Problem details
Select the lines below containing the word "SpecialCharTok".
(Dataset entries Opens)
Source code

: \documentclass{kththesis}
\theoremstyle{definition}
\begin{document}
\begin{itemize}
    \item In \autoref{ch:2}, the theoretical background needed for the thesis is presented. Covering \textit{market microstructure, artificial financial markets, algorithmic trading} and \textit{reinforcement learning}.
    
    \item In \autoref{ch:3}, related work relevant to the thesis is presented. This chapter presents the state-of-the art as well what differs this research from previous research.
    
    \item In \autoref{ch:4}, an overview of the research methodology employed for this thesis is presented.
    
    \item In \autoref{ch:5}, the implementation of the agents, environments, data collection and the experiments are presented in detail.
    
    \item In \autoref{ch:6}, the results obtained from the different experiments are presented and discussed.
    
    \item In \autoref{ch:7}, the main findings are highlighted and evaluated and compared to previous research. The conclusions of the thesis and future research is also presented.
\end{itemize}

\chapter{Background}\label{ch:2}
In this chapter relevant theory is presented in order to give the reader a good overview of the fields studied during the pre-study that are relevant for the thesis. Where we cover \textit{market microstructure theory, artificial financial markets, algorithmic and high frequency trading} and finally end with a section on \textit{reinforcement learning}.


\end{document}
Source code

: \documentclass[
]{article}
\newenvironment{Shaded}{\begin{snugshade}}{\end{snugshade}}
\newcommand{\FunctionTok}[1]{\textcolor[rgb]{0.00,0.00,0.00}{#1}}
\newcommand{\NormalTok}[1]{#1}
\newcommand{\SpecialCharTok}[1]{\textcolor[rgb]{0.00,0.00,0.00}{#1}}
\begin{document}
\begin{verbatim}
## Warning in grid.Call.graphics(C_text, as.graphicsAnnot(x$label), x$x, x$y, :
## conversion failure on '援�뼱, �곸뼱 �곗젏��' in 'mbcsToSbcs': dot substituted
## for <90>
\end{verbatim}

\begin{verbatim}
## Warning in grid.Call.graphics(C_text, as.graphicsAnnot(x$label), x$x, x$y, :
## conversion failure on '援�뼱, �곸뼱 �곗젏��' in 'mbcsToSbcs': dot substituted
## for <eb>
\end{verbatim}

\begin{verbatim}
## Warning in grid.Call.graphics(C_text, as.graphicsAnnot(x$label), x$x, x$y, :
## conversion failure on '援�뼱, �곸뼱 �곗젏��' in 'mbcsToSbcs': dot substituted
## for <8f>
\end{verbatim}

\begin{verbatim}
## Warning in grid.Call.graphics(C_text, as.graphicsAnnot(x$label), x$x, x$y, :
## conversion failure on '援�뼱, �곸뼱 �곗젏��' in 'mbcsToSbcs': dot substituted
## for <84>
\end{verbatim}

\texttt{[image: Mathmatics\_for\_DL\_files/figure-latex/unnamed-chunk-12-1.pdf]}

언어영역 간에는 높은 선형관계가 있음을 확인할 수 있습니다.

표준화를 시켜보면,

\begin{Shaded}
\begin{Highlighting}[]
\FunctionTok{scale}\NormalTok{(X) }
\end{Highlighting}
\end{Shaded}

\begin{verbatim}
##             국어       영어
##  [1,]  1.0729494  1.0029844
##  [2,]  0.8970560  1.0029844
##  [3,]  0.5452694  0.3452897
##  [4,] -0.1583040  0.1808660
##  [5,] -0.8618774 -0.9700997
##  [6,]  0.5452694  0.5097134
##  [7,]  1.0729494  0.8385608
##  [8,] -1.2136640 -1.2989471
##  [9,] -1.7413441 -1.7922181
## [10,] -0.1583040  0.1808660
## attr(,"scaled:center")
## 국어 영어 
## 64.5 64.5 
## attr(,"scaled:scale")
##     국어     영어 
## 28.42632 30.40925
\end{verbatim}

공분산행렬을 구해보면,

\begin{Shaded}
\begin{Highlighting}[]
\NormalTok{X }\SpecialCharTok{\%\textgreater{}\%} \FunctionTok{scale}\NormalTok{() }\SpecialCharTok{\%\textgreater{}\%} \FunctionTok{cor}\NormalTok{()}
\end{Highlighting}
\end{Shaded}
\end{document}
(Dataset entries Closes)
Answer space
\newcommand{\SpecialCharTok}[1]{\textcolor[rgb]{0.00,0.00,0.00}{#1}}
\NormalTok{X }\SpecialCharTok{\%\textgreater{}\%} \FunctionTok{scale}\NormalTok{() }\SpecialCharTok{\%\textgreater{}\%} \FunctionTok{cor}\NormalTok{()}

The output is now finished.